The Israeli subsidiary subleases 1,305 square meters (approximately 14,047 square feet) for monthly rent of  $29 per square meter to a related party, which is an entity co-founded by the Chairman and CTO and the President and CEO of the Company (the “Company’s founders”). The current lease term expires on August 1, 2017 with automatic one-year renewals.
Future minimum annual lease commitments under all of the Company’s operating lease agreements are as follows:
U.S. dollars
in thousands
Years ending December 31:
2017
4,037
2018
3,788
2019
3,618
2020
3,468
2021
3,447
Thereafter
6,475
24,833
Rent expenses net of sublease income for the Company for the years ended December 31, 2016, 2015 and 2014 were $3,116 thousand, $2,563 thousand and $2,211 thousand, respectively.
In January 2017, the Israeli subsidiary exercised its option to extend its office space rent agreement in an additional 5 years, starting from March 2019. As of December 31, 2016, the Company expected to realize the option and therefore the minimum lease payments are included in the table above.

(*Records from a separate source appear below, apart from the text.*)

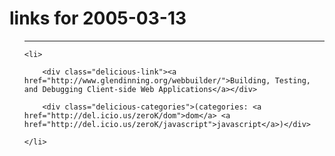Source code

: # links for 2005-03-13

<ul class="delicious">

-------------------------------

	<li>

		<div class="delicious-link"><a href="http://www.glendinning.org/webbuilder/">Building, Testing, and Debugging Client-side Web Applications</a></div>

		<div class="delicious-categories">(categories: <a href="http://del.icio.us/zeroK/dom">dom</a> <a href="http://del.icio.us/zeroK/javascript">javascript</a>)</div>

	</li>

</ul>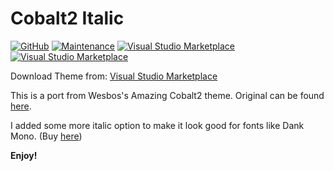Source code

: # Cobalt2 Italic

[![GitHub](https://img.shields.io/github/license/mashape/apistatus.svg)](https://opensource.org/licenses/MIT)
[![Maintenance](https://img.shields.io/badge/Maintained%3F-yes-green.svg)](https://github.com/Shobhit1/cobalt2-italic/graphs/commit-activity)
[![Visual Studio Marketplace](https://img.shields.io/vscode-marketplace/v/shobhit01.cobalt2-italic.svg)](https://marketplace.visualstudio.com/items?itemName=shobhit01.cobalt2-italic)
[![Visual Studio Marketplace](https://img.shields.io/vscode-marketplace/d/shobhit01.cobalt2-italic.svg)](https://marketplace.visualstudio.com/items?itemName=shobhit01.cobalt2-italic)

Download Theme from: [Visual Studio Marketplace](https://marketplace.visualstudio.com/items?itemName=shobhit01.cobalt2-italic)

This is a port from Wesbos's Amazing Cobalt2 theme. Original can be found [here](https://marketplace.visualstudio.com/items?itemName=wesbos.theme-cobalt2).

I added some more italic option to make it look good for fonts like Dank Mono. (Buy [here](https://dank.sh/))

**Enjoy!**
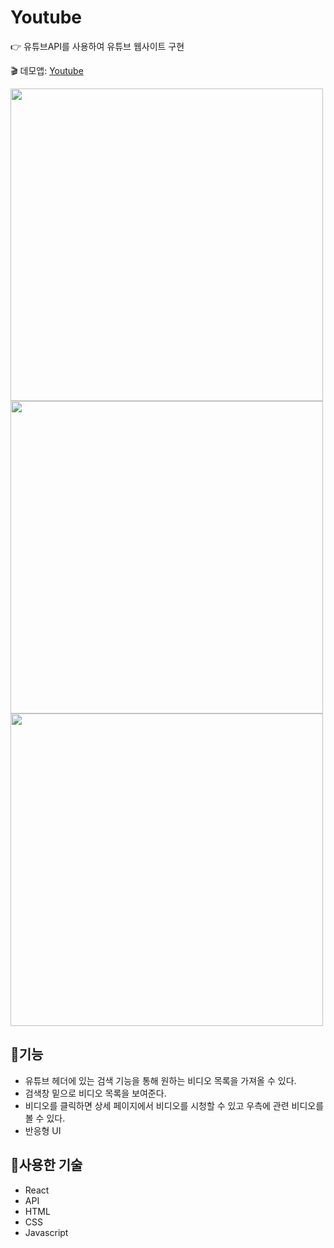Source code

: # Youtube
:point_right: 유튜브API를 사용하여 유튜브 웹사이트 구현

:clapper: 데모앱: [Youtube](https://soft-wisp-921a06.netlify.app/)

<img src="https://user-images.githubusercontent.com/117346671/233886555-dd825171-a8b9-4f2e-9167-09fc3bda1ea0.PNG" width="500"/>
<img src="https://user-images.githubusercontent.com/117346671/233886559-c787616d-0b19-49cc-98f8-b3907585f1c6.PNG" width="500"/>
<img src="https://user-images.githubusercontent.com/117346671/233886564-35ba9b85-96f2-4700-b800-5a9f111c0631.PNG" width="500"/>

## :memo:기능
+ 유튜브 헤더에 있는 검색 기능을 통해 원하는 비디오 목록을 가져올 수 있다.
+ 검색창 밑으로 비디오 목록을 보여준다.
+ 비디오를 클릭하면 상세 페이지에서 비디오를 시청할 수 있고 우측에 관련 비디오를 볼 수 있다.
+ 반응형 UI

## :hammer:사용한 기술
+ React
+ API
+ HTML
+ CSS
+ Javascript
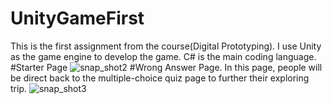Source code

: # UnityGameFirst
This is the first assignment from the course(Digital Prototyping).
I use Unity as the game engine to develop the game.
C# is the main coding language.
#Starter Page
![snap_shot2](https://user-images.githubusercontent.com/42711913/64770718-13c28480-d591-11e9-9996-82fdfe583de6.jpg)
#Wrong Answer Page. 
In this page, people will be direct back to the multiple-choice quiz page to further their exploring trip.
![snap_shot3](https://user-images.githubusercontent.com/42711913/64770513-a9114900-d590-11e9-931c-5aab2bd3a635.jpg)


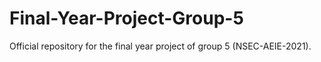 # Final-Year-Project-Group-5
Official repository for the final year project of group 5 (NSEC-AEIE-2021).
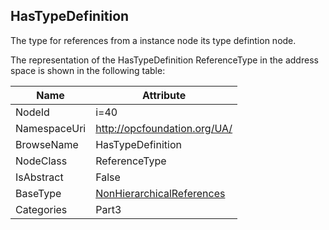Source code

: <!-- objecttype -->
## HasTypeDefinition
The type for references from a instance node its type defintion node.  
<!-- end of text -->
The representation of the HasTypeDefinition ReferenceType in the address space is shown in the following table:  

|Name|Attribute|
|---|---|
|NodeId|i=40|
|NamespaceUri|http://opcfoundation.org/UA/|
|BrowseName|HasTypeDefinition|
|NodeClass|ReferenceType|
|IsAbstract|False|
|BaseType|[NonHierarchicalReferences](../../../Part3/ReferenceTypes/NonHierarchicalReferences/readme.md)|
|Categories|Part3|

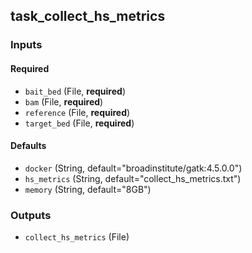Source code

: 
## task_collect_hs_metrics

### Inputs

#### Required

  * `bait_bed` (File, **required**)
  * `bam` (File, **required**)
  * `reference` (File, **required**)
  * `target_bed` (File, **required**)

#### Defaults

  * `docker` (String, default="broadinstitute/gatk:4.5.0.0")
  * `hs_metrics` (String, default="collect_hs_metrics.txt")
  * `memory` (String, default="8GB")

### Outputs

  * `collect_hs_metrics` (File)
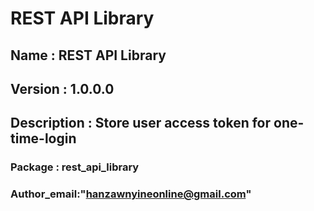 # REST API Library

## Name : REST API Library
## Version : 1.0.0.0
## Description : Store user access token for one-time-login
### Package : rest_api_library
### Author_email:"hanzawnyineonline@gmail.com"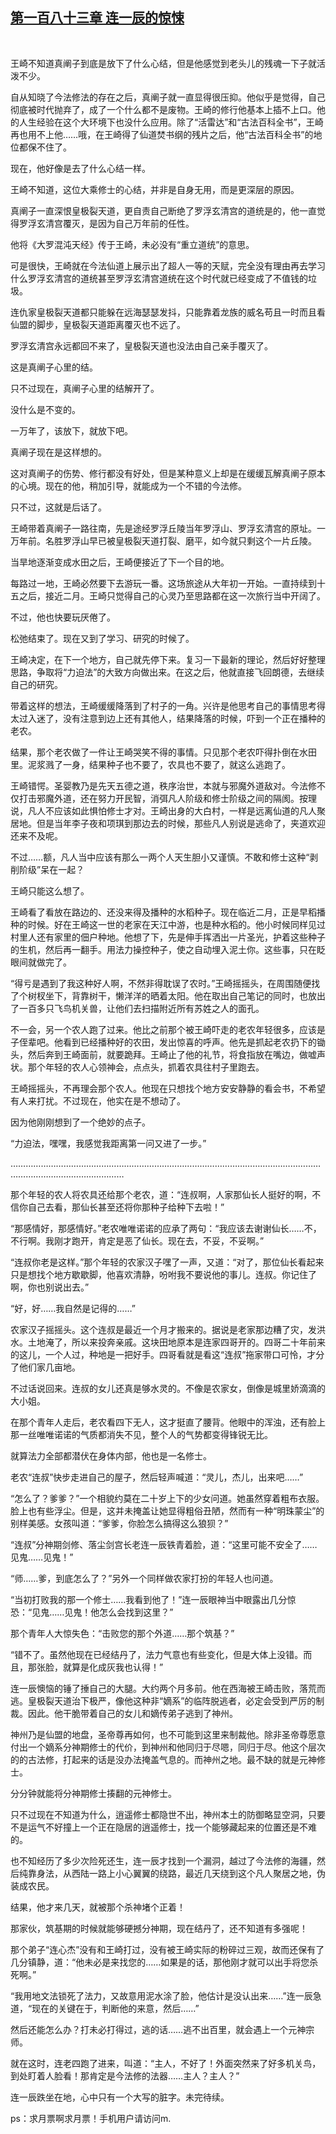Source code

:## [第一百八十三章 连一辰的惊悚](https://www.xxbiquge.com/11_11207/9057344.html)
﻿

  王崎不知道真阐子到底是放下了什么心结，但是他感觉到老头儿的残魂一下子就活泼不少。

  自从知晓了今法修法的存在之后，真阐子就一直显得很压抑。他似乎是觉得，自己彻底被时代抛弃了，成了一个什么都不是废物。王崎的修行他基本上插不上口。他的人生经验在这个大环境下也没什么应用。除了“活雷达”和“古法百科全书”，王崎再也用不上他……哦，在王崎得了仙道焚书纲的残片之后，他“古法百科全书”的地位都保不住了。

  现在，他好像是去了什么心结一样。

  王崎不知道，这位大乘修士的心结，并非是自身无用，而是更深层的原因。

  真阐子一直深恨皇极裂天道，更自责自己断绝了罗浮玄清宫的道统是的，他一直觉得罗浮玄清宫覆灭，是因为自己万年前的任性。

  他将《大罗混沌天经》传于王崎，未必没有“重立道统”的意思。

  可是很快，王崎就在今法仙道上展示出了超人一等的天赋，完全没有理由再去学习什么罗浮玄清宫的道统甚至罗浮玄清宫道统在这个时代就已经变成了不值钱的垃圾。

  连仇家皇极裂天道都只能躲在远海瑟瑟发抖，只能靠着龙族的威名苟且一时而且看仙盟的脚步，皇极裂天道距离覆灭也不远了。

  罗浮玄清宫永远都回不来了，皇极裂天道也没法由自己亲手覆灭了。

  这是真阐子心里的结。

  只不过现在，真阐子心里的结解开了。

  没什么是不变的。

  一万年了，该放下，就放下吧。

  真阐子现在是这样想的。

  这对真阐子的伤势、修行都没有好处，但是某种意义上却是在缓缓瓦解真阐子原本的心境。现在的他，稍加引导，就能成为一个不错的今法修。

  只不过，这就是后话了。

  王崎带着真阐子一路往南，先是途经罗浮丘陵当年罗浮山、罗浮玄清宫的原址。一万年前。名胜罗浮山早已被皇极裂天道打裂、磨平，如今就只剩这个一片丘陵。

  当旱地逐渐变成水田之后，王崎便接近了下一个目的地。

  每路过一地，王崎必然要下去游玩一番。这场旅途从大年初一开始。一直持续到十五之后，接近二月。王崎只觉得自己的心灵乃至思路都在这一次旅行当中开阔了。

  不过，他也快要玩厌倦了。

  松弛结束了。现在又到了学习、研究的时候了。

  王崎决定，在下一个地方，自己就先停下来。复习一下最新的理论，然后好好整理思路，争取将“力迫法”的大致方向做出来。在这之后，他就直接飞回朗德，去继续自己的研究。

  带着这样的想法，王崎缓缓降落到了村子的一角。兴许是他思考自己的事情思考得太过入迷了，没有注意到边上还有其他人，结果降落的时候，吓到一个正在播种的老农。

  结果，那个老农做了一件让王崎哭笑不得的事情。只见那个老农吓得扑倒在水田里。泥浆溅了一身，结果种子也不要了，农具也不要了，就这么逃跑了。

  王崎错愕。圣婴教乃是先天五德之道，秩序治世，本就与邪魔外道敌对。今法修不仅打击邪魔外道，还在努力开民智，消弭凡人阶级和修士阶级之间的隔阂。按理说，凡人不应该如此惧怕修士才对。王崎出身的大白村，一样是远离仙道的凡人聚居地。但是当年李子夜和项琪到那边去的时候，那些凡人别说是逃命了，夹道欢迎还来不及呢。

  不过……额，凡人当中应该有那么一两个人天生胆小又谨慎。不敢和修士这种“剥削阶级”呆在一起？

  王崎只能这么想了。

  王崎看了看放在路边的、还没来得及播种的水稻种子。现在临近二月，正是早稻播种的时候。好在王崎这一世的老家在天江中游，也是种水稻的。他小时候同样见过村里人还有家里的佃户种地。他想了下，先是伸手挥洒出一片圣光，护着这些种子的生机，然后再一翻手。用法力操控种子，使之自动埋入泥土你。这些事，只在眨眼间就做完了。

  “得亏是遇到了我这种好人啊，不然非得耽误了农时。”王崎摇摇头，在周围随便找了个树杈坐下，背靠树干，懒洋洋的晒着太阳。他在取出自己笔记的同时，也放出了一百多只飞鸟机关兽，让他们去扫描附近所有苏姓之人的面孔。

  不一会，另一个农人跑了过来。他比之前那个被王崎吓走的老农年轻很多，应该是子侄辈吧。他看到已经播种好的农田，发出惊喜的呼声。他先是抓起老农扔下的锄头，然后奔到王崎面前，就要跪拜。王崎止了他的礼节，将食指放在嘴边，做嘘声状。那个年轻的农人心领神会，点点头，抓着农具往村子里跑去。

  王崎摇摇头，不再理会那个农人。他现在只想找个地方安安静静的看会书，不希望有人来打扰。不过现在，他实在是不想动了。

  因为他刚刚想到了一个绝妙的点子。

  “力迫法，嘿嘿，我感觉我距离第一问又进了一步。”

  ……………………………………………………………………………………………………………………………………………………

  那个年轻的农人将农具还给那个老农，道：“连叔啊，人家那仙长人挺好的啊，不信你自己去看，那仙长甚至还将你那种子给种下去啦！”

  “那感情好，那感情好。”老农唯唯诺诺的应承了两句：“我应该去谢谢仙长……不，不行啊。我刚才跑开，肯定是恶了仙长。现在去，不妥，不妥啊。”

  “连叔你老是这样。”那个年轻的农家汉子嘿了一声，又道：“对了，那位仙长看起来只是想找个地方歇歇脚，他喜欢清静，吩咐我不要说他的事儿。连叔。你记住了啊，你也别说出去。”

  “好，好……我自然是记得的……”

  农家汉子摇摇头。这个连叔是最近一个月才搬来的。据说是老家那边糟了灾，发洪水。土地淹了，所以来投奔亲戚。这块田地原本是连家四哥开的。四哥二十年前来的这儿，一个人过，种地是一把好手。四哥看就是看这“连叔”拖家带口可怜，才分了他们家几亩地。

  不过话说回来。连叔的女儿还真是够水灵的。不像是农家女，倒像是城里娇滴滴的大小姐。

  在那个青年人走后，老农看四下无人，这才挺直了腰背。他眼中的浑浊，还有脸上那一丝唯唯诺诺的气质都消失不见，整个人的气势都变得锋锐无比。

  就算法力全部都潜伏在身体内部，他也是一名修士。

  老农“连叔”快步走进自己的屋子，然后轻声喊道：“灵儿，杰儿，出来吧……”

  “怎么了？爹爹？”一个相貌约莫在二十岁上下的少女问道。她虽然穿着粗布衣服。脸上也有些浮尘。但是，这并未掩盖让她显得粗俗丑陋，然而有一种“明珠蒙尘”的别样美感。女孩叫道：“爹爹，你脸怎么搞得这么狼狈？”

  “连叔”分神期剑修、落尘剑宫长老连一辰铁青着脸，道：“这里可能不安全了……见鬼……见鬼！”

  “师……爹，到底怎么了？”另外一个同样做农家打扮的年轻人也问道。

  “当初打败我的那一个修士……我看到他了！”连一辰眼神当中眼露出几分惊恐：“见鬼……见鬼！他怎么会找到这里？”

  那个青年人大惊失色：“击败您的那个外道……那个筑基？”

  “错不了。虽然他现在已经结丹了，法力气意也有些变化，但是大体上没错。而且，那张脸，就算是化成灰我也认得！”

  连一辰懊恼的锤了捶自己的大腿。大约两个月多前。他在西海被王崎击败，落荒而逃。皇极裂天道治下极严，像他这种非“嫡系”的临阵脱逃者，必定会受到严厉的制裁。因此。他干脆带着自己的女儿和嫡传弟子逃到了神州。

  神州乃是仙盟的地盘，圣帝尊再如何，也不可能到这里来制裁他。除非圣帝尊愿意付出一个嫡系分神期修士的代价，到神州和他同归于尽嗯，同归于尽。他这个层次的的古法修，打起来的话是没办法掩盖气息的。而神州之地。最不缺的就是元神修士。

  分分钟就能将分神期修士揍翻的元神修士。

  只不过现在不知道为什么，逍遥修士都隐世不出，神州本土的防御略显空洞，只要不是运气不好撞上一个正在隐居的逍遥修士，找一个能够藏起来的位置还是不难的。

  也不知经历了多少次险死还生，连一辰才找到一个漏洞，越过了今法修的海疆，然后纯靠身法，从西陆一路上小心翼翼的绕路，最近几天绕到这个凡人聚居之地，伪装成农民。

  结果，他才来几天，就被那个杀神堵个正着！

  那家伙，筑基期的时候就能够硬撼分神期，现在结丹了，还不知道有多强呢！

  那个弟子“连心杰”没有和王崎打过，没有被王崎实际的粉碎过三观，故而还保有了几分镇静，道：“他未必是来找您的……如果是的话，那他刚才就可以出手将您杀死啊。”

  “我用地文法锁死了法力，又故意用泥水涂了脸，他估计是没认出来……”连一辰急道，“现在的关键在于，判断他的来意，然后……”

  然后还能怎么办？打未必打得过，逃的话……逃不出百里，就会遇上一个元神宗师。

  就在这时，连老四跑了进来，叫道：“主人，不好了！外面突然来了好多机关鸟，到处盯着人脸看！那肯定是今法修的法器……主人？主人？”

  连一辰跌坐在地，心中只有一个大写的脏字。未完待续。

  ps：求月票啊求月票！手机用户请访问m.

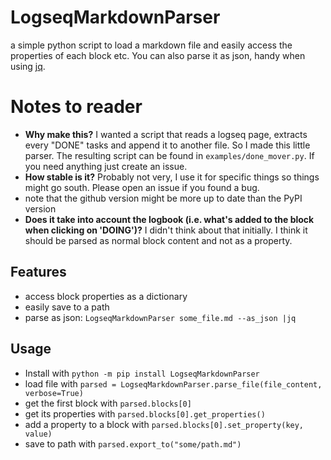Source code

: # LogseqMarkdownParser
a simple python script to load a markdown file and easily access the properties of each block etc. You can also parse it as json, handy when using [jq](https://github.com/jqlang/jq).

# Notes to reader
* **Why make this?** I wanted a script that reads a logseq page, extracts every "DONE" tasks and append it to another file. So I made this little parser. The resulting script can be found in `examples/done_mover.py`. If you need anything just create an issue.
* **How stable is it?** Probably not very, I use it for specific things so things might go south. Please open an issue if you found a bug.
* note that the github version might be more up to date than the PyPI version
* **Does it take into account the logbook (i.e. what's added to the block when clicking on 'DOING')?** I didn't think about that initially. I think it should be parsed as normal block content and not as a property.

## Features
* access block properties as a dictionary
* easily save to a path
* parse as json: `LogseqMarkdownParser some_file.md --as_json |jq`

## Usage
* Install with `python -m pip install LogseqMarkdownParser`
* load file with `parsed = LogseqMarkdownParser.parse_file(file_content, verbose=True)`
* get the first block with `parsed.blocks[0]`
* get its properties with `parsed.blocks[0].get_properties()`
* add a property to a block with `parsed.blocks[0].set_property(key, value)`
* save to path with `parsed.export_to("some/path.md")`
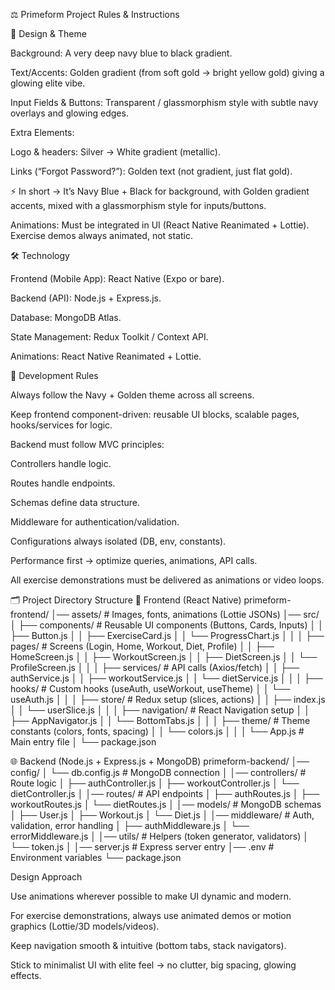 ⚖️ Primeform Project Rules & Instructions

🎨 Design & Theme

Background: A very deep navy blue to black gradient.

Text/Accents: Golden gradient (from soft gold → bright yellow gold) giving a glowing elite vibe.

Input Fields & Buttons: Transparent / glassmorphism style with subtle navy overlays and glowing edges.

Extra Elements:

Logo & headers: Silver → White gradient (metallic).

Links (“Forgot Password?”): Golden text (not gradient, just flat gold).

⚡ In short → It’s Navy Blue + Black for background, with Golden gradient accents, mixed with a glassmorphism style for inputs/buttons.


Animations: Must be integrated in UI (React Native Reanimated + Lottie). Exercise demos always animated, not static.

🛠️ Technology

Frontend (Mobile App): React Native (Expo or bare).

Backend (API): Node.js + Express.js.

Database: MongoDB Atlas.

State Management: Redux Toolkit / Context API.

Animations: React Native Reanimated + Lottie.

📐 Development Rules

Always follow the Navy + Golden theme across all screens.

Keep frontend component-driven: reusable UI blocks, scalable pages, hooks/services for logic.

Backend must follow MVC principles:

Controllers handle logic.

Routes handle endpoints.

Schemas define data structure.

Middleware for authentication/validation.

Configurations always isolated (DB, env, constants).

Performance first → optimize queries, animations, API calls.

All exercise demonstrations must be delivered as animations or video loops.

🗂️ Project Directory Structure
📱 Frontend (React Native)
primeform-frontend/
│── assets/               # Images, fonts, animations (Lottie JSONs)
│── src/
│   ├── components/       # Reusable UI components (Buttons, Cards, Inputs)
│   │    ├── Button.js
│   │    ├── ExerciseCard.js
│   │    └── ProgressChart.js
│   │
│   ├── pages/            # Screens (Login, Home, Workout, Diet, Profile)
│   │    ├── HomeScreen.js
│   │    ├── WorkoutScreen.js
│   │    ├── DietScreen.js
│   │    └── ProfileScreen.js
│   │
│   ├── services/         # API calls (Axios/fetch)
│   │    ├── authService.js
│   │    ├── workoutService.js
│   │    └── dietService.js
│   │
│   ├── hooks/            # Custom hooks (useAuth, useWorkout, useTheme)
│   │    └── useAuth.js
│   │
│   ├── store/            # Redux setup (slices, actions)
│   │    ├── index.js
│   │    └── userSlice.js
│   │
│   ├── navigation/       # React Navigation setup
│   │    ├── AppNavigator.js
│   │    └── BottomTabs.js
│   │
│   ├── theme/            # Theme constants (colors, fonts, spacing)
│   │    └── colors.js
│   │
│   └── App.js            # Main entry file
│
└── package.json

🌐 Backend (Node.js + Express.js + MongoDB)
primeform-backend/
│── config/
│   └── db.config.js        # MongoDB connection
│
│── controllers/            # Route logic
│   ├── authController.js
│   ├── workoutController.js
│   └── dietController.js
│
│── routes/                 # API endpoints
│   ├── authRoutes.js
│   ├── workoutRoutes.js
│   └── dietRoutes.js
│
│── models/                 # MongoDB schemas
│   ├── User.js
│   ├── Workout.js
│   └── Diet.js
│
│── middleware/             # Auth, validation, error handling
│   ├── authMiddleware.js
│   └── errorMiddleware.js
│
│── utils/                  # Helpers (token generator, validators)
│   └── token.js
│
│── server.js               # Express server entry
│── .env                    # Environment variables
└── package.json



Design Approach

Use animations wherever possible to make UI dynamic and modern.

For exercise demonstrations, always use animated demos or motion graphics (Lottie/3D models/videos).

Keep navigation smooth & intuitive (bottom tabs, stack navigators).

Stick to minimalist UI with elite feel → no clutter, big spacing, glowing effects.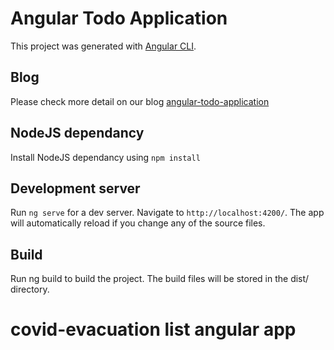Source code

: # Angular Todo Application

This project was generated with [Angular CLI](https://github.com/angular/angular-cli).

## Blog
Please check more detail on our blog <a target="_blank" href="http://www.teclogiq.com/blog/angular-todo-application/">angular-todo-application</a>

## NodeJS dependancy
Install NodeJS dependancy using `npm install`

## Development server

Run `ng serve` for a dev server. Navigate to `http://localhost:4200/`. The app will automatically reload if you change any of the source files.

## Build

Run ng build to build the project. The build files will be stored in the dist/ directory. 
# covid-evacuation list angular app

In July 2015, the Israeli subsidiary entered into several agreements related to the acquisition of land in Jerusalem, Israel, which the Company intends to use for the construction of a new R&D and innovation center that will also host the Company’s headquarters. The Company estimates total costs related to the land acquisition of approximately $12 million. The agreements are subject to various closing conditions, including the receipt of certain regulatory approvals. As of December 31, 2016, the closing conditions had not all been met, and therefore, the effect of those agreements on the financial statements was not material. The closing conditions are expected to be met in March 2017.
b. Royalty and commissions bearing agreements
The Company has entered into a number of license and technology transfer agreements with third parties. The agreements allow the Company to utilize and leverage the third parties’ technology in order to integrate it into the Company’s products (“Integrated Product”). In consideration thereof, the Company is obligated to pay royalties to each of the third parties, for each unit of the applicable Integrated Product sold to other parties. As a result, the Company recorded during the years ended December 31, 2016, 2015 and 2014, expenses of approximately $2,199 thousand, $2,022 thousand and $1,768 thousand in the financial statements, respectively. These expenses are classified as a component of cost of revenues.
In connection with multiple contractor and agent agreements, the Company is committed to pay commissions up to 4% of the direct sales earned directly as a result of these agreements. These expenses are classified as a component of sales and marketing.
c. Contingent liabilities:
From time to time the Company may be a party to commercial and litigation matters involving claims against the Company. Management believes that there are no current matters that would have a material effect on the Company’s financial position or results of operations.
In April 2016, a complaint was filed against Mobileye N.V. and the U.S. subsidiary in the United States by an individual alleging that certain of the Company’s aftermarket products infringe one patent and seeking injunctive relief and unspecified monetary damages. In August 2016, the plaintiff voluntarily filed a dismissal of the claim, without prejudice.